■ **Stated problem a**: List every character named in the synopsis of the Virgo film article below.

■ **Page**:
- Egyptian Arabic: برج العذراء
- Directed by: Mahmoud Zulfikar
- Written by: Farouk Saeed
- Produced by: Khalil Diab
- Starring: Salah Zulfikar; Nahed Sherif; Adel Emam;
- Cinematography: Ali Khair Allah
- Edited by: Fekry Rostom
- Production company: El Shoala Films
- Distributed by: General Egyptian Organization for Cinema Production
- Release date: 3 October 1970 (Egypt);
- Country: Egypt
- Language: Egyptian Arabic

= Virgo (film) =

Virgo (Egyptian Arabic: برج العذراء, translit. Borj Al-Athraa, aliases: The Planet of the Virgo) is a 1970 Egyptian film directed by Mahmoud Zulfikar. It stars Salah Zulfikar, Nahed Sherif and Adel Emam. The film was produced by Khalil Diab for El Shoala Films and was released on October 3, 1970 by the General Egyptian Organization for Cinema Production.

== Synopsis ==
Fahmy is an ardent believer in Astrology and horoscopes and manages his life according to them. A number of events increase his conviction, such as his promotion at work, which the horoscope predicts, the death of his uncle, and then his inheritance from him. An astrologer convinces him that his age is linked to a Virgo girl who has a black birthmark, which he is looking for. He discovers that she is Nana the fiancée of his friend Amin, so he tries to save her life. Nana and Ilham his wife agree on a plan to convince Fahmy of the mistake of relying on astrology.

■ **Stated problem b**: Please put the lines of the records into a Markdown table with the columns Row and Line, starting at the line that contains "scientific name: Passer domesticus" and ending at the line that contains "order: Apiales", both included. Number the rows and leave out blank lines.

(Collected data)
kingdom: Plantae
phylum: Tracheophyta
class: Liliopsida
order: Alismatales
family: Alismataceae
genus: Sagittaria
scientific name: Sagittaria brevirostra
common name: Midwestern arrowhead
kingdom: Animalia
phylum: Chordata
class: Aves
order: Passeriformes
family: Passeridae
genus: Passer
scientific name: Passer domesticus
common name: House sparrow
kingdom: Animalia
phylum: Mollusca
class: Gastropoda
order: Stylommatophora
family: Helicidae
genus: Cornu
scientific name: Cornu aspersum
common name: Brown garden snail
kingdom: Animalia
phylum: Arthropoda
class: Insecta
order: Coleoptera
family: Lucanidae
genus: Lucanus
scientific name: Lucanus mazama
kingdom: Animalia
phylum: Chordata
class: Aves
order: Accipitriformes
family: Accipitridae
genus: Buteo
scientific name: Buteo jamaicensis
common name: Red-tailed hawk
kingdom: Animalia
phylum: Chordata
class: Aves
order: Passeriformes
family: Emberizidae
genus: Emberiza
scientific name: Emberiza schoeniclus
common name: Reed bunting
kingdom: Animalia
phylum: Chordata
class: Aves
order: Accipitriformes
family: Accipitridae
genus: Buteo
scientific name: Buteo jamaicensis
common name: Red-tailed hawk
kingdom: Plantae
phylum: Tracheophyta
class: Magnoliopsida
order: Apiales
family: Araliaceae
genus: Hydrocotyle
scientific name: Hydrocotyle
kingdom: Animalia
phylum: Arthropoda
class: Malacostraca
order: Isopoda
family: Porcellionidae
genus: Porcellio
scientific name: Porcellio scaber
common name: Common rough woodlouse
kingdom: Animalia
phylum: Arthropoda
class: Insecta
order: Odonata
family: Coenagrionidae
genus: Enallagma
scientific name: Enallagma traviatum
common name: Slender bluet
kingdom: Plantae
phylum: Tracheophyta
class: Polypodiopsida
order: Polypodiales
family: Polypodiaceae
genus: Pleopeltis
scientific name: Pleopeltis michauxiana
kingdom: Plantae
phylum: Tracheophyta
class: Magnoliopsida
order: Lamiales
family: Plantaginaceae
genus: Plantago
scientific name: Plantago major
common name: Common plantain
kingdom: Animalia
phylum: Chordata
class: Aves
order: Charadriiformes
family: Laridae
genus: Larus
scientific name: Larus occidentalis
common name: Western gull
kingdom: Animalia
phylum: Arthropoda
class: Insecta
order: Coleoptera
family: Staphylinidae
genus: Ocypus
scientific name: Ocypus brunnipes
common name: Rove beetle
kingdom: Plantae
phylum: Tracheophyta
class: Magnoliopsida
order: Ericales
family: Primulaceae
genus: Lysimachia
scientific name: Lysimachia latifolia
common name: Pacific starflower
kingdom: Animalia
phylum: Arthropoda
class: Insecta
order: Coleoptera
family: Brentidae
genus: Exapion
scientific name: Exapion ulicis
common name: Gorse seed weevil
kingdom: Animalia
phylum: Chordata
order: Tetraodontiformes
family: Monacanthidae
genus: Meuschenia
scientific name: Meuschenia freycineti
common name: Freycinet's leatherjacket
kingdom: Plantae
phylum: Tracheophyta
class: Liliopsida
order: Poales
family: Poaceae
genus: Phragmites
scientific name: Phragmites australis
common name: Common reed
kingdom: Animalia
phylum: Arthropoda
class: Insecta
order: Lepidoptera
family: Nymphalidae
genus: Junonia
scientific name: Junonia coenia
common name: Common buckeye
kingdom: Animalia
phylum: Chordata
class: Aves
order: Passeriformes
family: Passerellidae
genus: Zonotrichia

■ **Reply a**: Fahmy, Nana, Amin, Ilham

■ **Reply b**:
| Row | Line |
|---|---|
| 1 | scientific name: Passer domesticus |
| 2 | common name: House sparrow |
| 3 | kingdom: Animalia |
| 4 | phylum: Mollusca |
| 5 | class: Gastropoda |
| 6 | order: Stylommatophora |
| 7 | family: Helicidae |
| 8 | genus: Cornu |
| 9 | scientific name: Cornu aspersum |
| 10 | common name: Brown garden snail |
| 11 | kingdom: Animalia |
| 12 | phylum: Arthropoda |
| 13 | class: Insecta |
| 14 | order: Coleoptera |
| 15 | family: Lucanidae |
| 16 | genus: Lucanus |
| 17 | scientific name: Lucanus mazama |
| 18 | kingdom: Animalia |
| 19 | phylum: Chordata |
| 20 | class: Aves |
| 21 | order: Accipitriformes |
| 22 | family: Accipitridae |
| 23 | genus: Buteo |
| 24 | scientific name: Buteo jamaicensis |
| 25 | common name: Red-tailed hawk |
| 26 | kingdom: Animalia |
| 27 | phylum: Chordata |
| 28 | class: Aves |
| 29 | order: Passeriformes |
| 30 | family: Emberizidae |
| 31 | genus: Emberiza |
| 32 | scientific name: Emberiza schoeniclus |
| 33 | common name: Reed bunting |
| 34 | kingdom: Animalia |
| 35 | phylum: Chordata |
| 36 | class: Aves |
| 37 | order: Accipitriformes |
| 38 | family: Accipitridae |
| 39 | genus: Buteo |
| 40 | scientific name: Buteo jamaicensis |
| 41 | common name: Red-tailed hawk |
| 42 | kingdom: Plantae |
| 43 | phylum: Tracheophyta |
| 44 | class: Magnoliopsida |
| 45 | order: Apiales |